Dataset entries:
##########

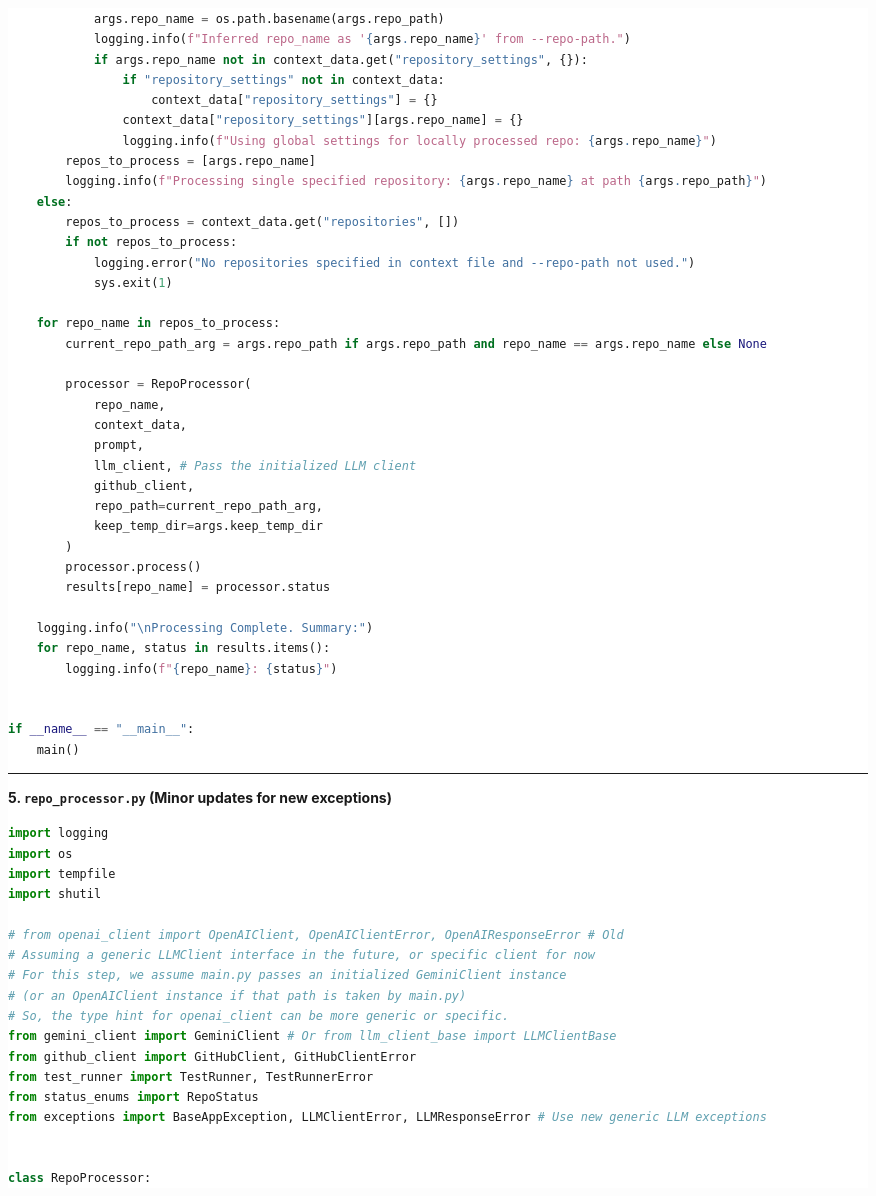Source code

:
 ```python
            args.repo_name = os.path.basename(args.repo_path)
            logging.info(f"Inferred repo_name as '{args.repo_name}' from --repo-path.")
            if args.repo_name not in context_data.get("repository_settings", {}):
                if "repository_settings" not in context_data:
                    context_data["repository_settings"] = {}
                context_data["repository_settings"][args.repo_name] = {} 
                logging.info(f"Using global settings for locally processed repo: {args.repo_name}")
        repos_to_process = [args.repo_name]
        logging.info(f"Processing single specified repository: {args.repo_name} at path {args.repo_path}")
    else:
        repos_to_process = context_data.get("repositories", [])
        if not repos_to_process:
            logging.error("No repositories specified in context file and --repo-path not used.")
            sys.exit(1)

    for repo_name in repos_to_process:
        current_repo_path_arg = args.repo_path if args.repo_path and repo_name == args.repo_name else None
        
        processor = RepoProcessor(
            repo_name,
            context_data,
            prompt,
            llm_client, # Pass the initialized LLM client
            github_client,
            repo_path=current_repo_path_arg,
            keep_temp_dir=args.keep_temp_dir
        )
        processor.process()
        results[repo_name] = processor.status

    logging.info("\nProcessing Complete. Summary:")
    for repo_name, status in results.items():
        logging.info(f"{repo_name}: {status}")


if __name__ == "__main__":
    main()
```

---

**5. `repo_processor.py` (Minor updates for new exceptions)**
   ```python
   import logging
   import os
   import tempfile
   import shutil

   # from openai_client import OpenAIClient, OpenAIClientError, OpenAIResponseError # Old
   # Assuming a generic LLMClient interface in the future, or specific client for now
   # For this step, we assume main.py passes an initialized GeminiClient instance
   # (or an OpenAIClient instance if that path is taken by main.py)
   # So, the type hint for openai_client can be more generic or specific.
   from gemini_client import GeminiClient # Or from llm_client_base import LLMClientBase
   from github_client import GitHubClient, GitHubClientError
   from test_runner import TestRunner, TestRunnerError
   from status_enums import RepoStatus
   from exceptions import BaseAppException, LLMClientError, LLMResponseError # Use new generic LLM exceptions


   class RepoProcessor:
   ```

[1]: https://docs.aws.amazon.com/sdk-for-java/latest/developer-guide/migration-tool.html?utm_source=chatgpt.com "Migration tool (preview release) - AWS SDK for Java 2.x"
[2]: https://docs.openrewrite.org/recipes/software/amazon/awssdk/v2migration/awssdkjavav1tov2?utm_source=chatgpt.com "Migrate from the AWS SDK for Java v1 to the AWS SDK for Java v2"
[3]: https://www.jetbrains.com/help/idea/structural-search-and-replace.html?utm_source=chatgpt.com "Structural search and replace | IntelliJ IDEA Documentation - JetBrains"
[4]: https://errorprone.info/docs/refaster?utm_source=chatgpt.com "Refaster templates - Error Prone"
[5]: https://help.eclipse.org/latest/topic/org.eclipse.jdt.doc.isv/reference/api/org/eclipse/jdt/core/dom/rewrite/ASTRewrite.html?utm_source=chatgpt.com "ASTRewrite (Eclipse JDT API Specification)"
[6]: https://tomassetti.me/getting-started-with-javaparser-analyzing-java-code-programmatically/?utm_source=chatgpt.com "Getting started with JavaParser: a tutorial on processing Java Code"
[7]: https://gitar.ai/blog/automated-code-refactoring?utm_source=chatgpt.com "Automated Code Refactoring - Gitar | Blog"
[8]: https://jsparrow.io/?utm_source=chatgpt.com "5 minutes instead of hours - Do Java refactoring with this plugin"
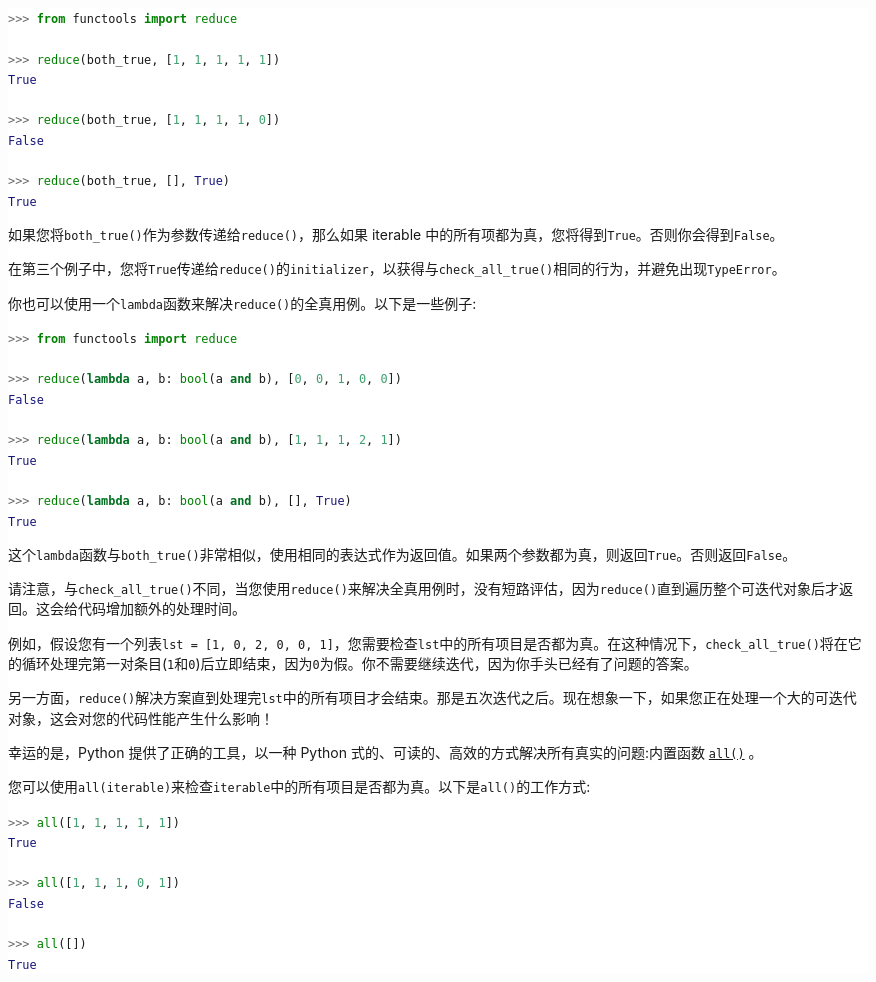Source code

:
```py
>>> from functools import reduce

>>> reduce(both_true, [1, 1, 1, 1, 1])
True

>>> reduce(both_true, [1, 1, 1, 1, 0])
False

>>> reduce(both_true, [], True)
True
```

如果您将`both_true()`作为参数传递给`reduce()`，那么如果 iterable 中的所有项都为真，您将得到`True`。否则你会得到`False`。

在第三个例子中，您将`True`传递给`reduce()`的`initializer`，以获得与`check_all_true()`相同的行为，并避免出现`TypeError`。

你也可以使用一个`lambda`函数来解决`reduce()`的全真用例。以下是一些例子:

>>>

```py
>>> from functools import reduce

>>> reduce(lambda a, b: bool(a and b), [0, 0, 1, 0, 0])
False

>>> reduce(lambda a, b: bool(a and b), [1, 1, 1, 2, 1])
True

>>> reduce(lambda a, b: bool(a and b), [], True)
True
```

这个`lambda`函数与`both_true()`非常相似，使用相同的表达式作为返回值。如果两个参数都为真，则返回`True`。否则返回`False`。

请注意，与`check_all_true()`不同，当您使用`reduce()`来解决全真用例时，没有短路评估，因为`reduce()`直到遍历整个可迭代对象后才返回。这会给代码增加额外的处理时间。

例如，假设您有一个列表`lst = [1, 0, 2, 0, 0, 1]`，您需要检查`lst`中的所有项目是否都为真。在这种情况下，`check_all_true()`将在它的循环处理完第一对条目(`1`和`0`)后立即结束，因为`0`为假。你不需要继续迭代，因为你手头已经有了问题的答案。

另一方面，`reduce()`解决方案直到处理完`lst`中的所有项目才会结束。那是五次迭代之后。现在想象一下，如果您正在处理一个大的可迭代对象，这会对您的代码性能产生什么影响！

幸运的是，Python 提供了正确的工具，以一种 Python 式的、可读的、高效的方式解决所有真实的问题:内置函数 [`all()`](https://realpython.com/python-all/) 。

您可以使用`all(iterable)`来检查`iterable`中的所有项目是否都为真。以下是`all()`的工作方式:

>>>

```py
>>> all([1, 1, 1, 1, 1])
True

>>> all([1, 1, 1, 0, 1])
False

>>> all([])
True
```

##########

◆ **TASK REQUIREMENTS**: In the records above, find every line containing the word "RepoProcessor" and show it.

◆ **EXERCISE RESPONSE**:
        processor = RepoProcessor(
   class RepoProcessor:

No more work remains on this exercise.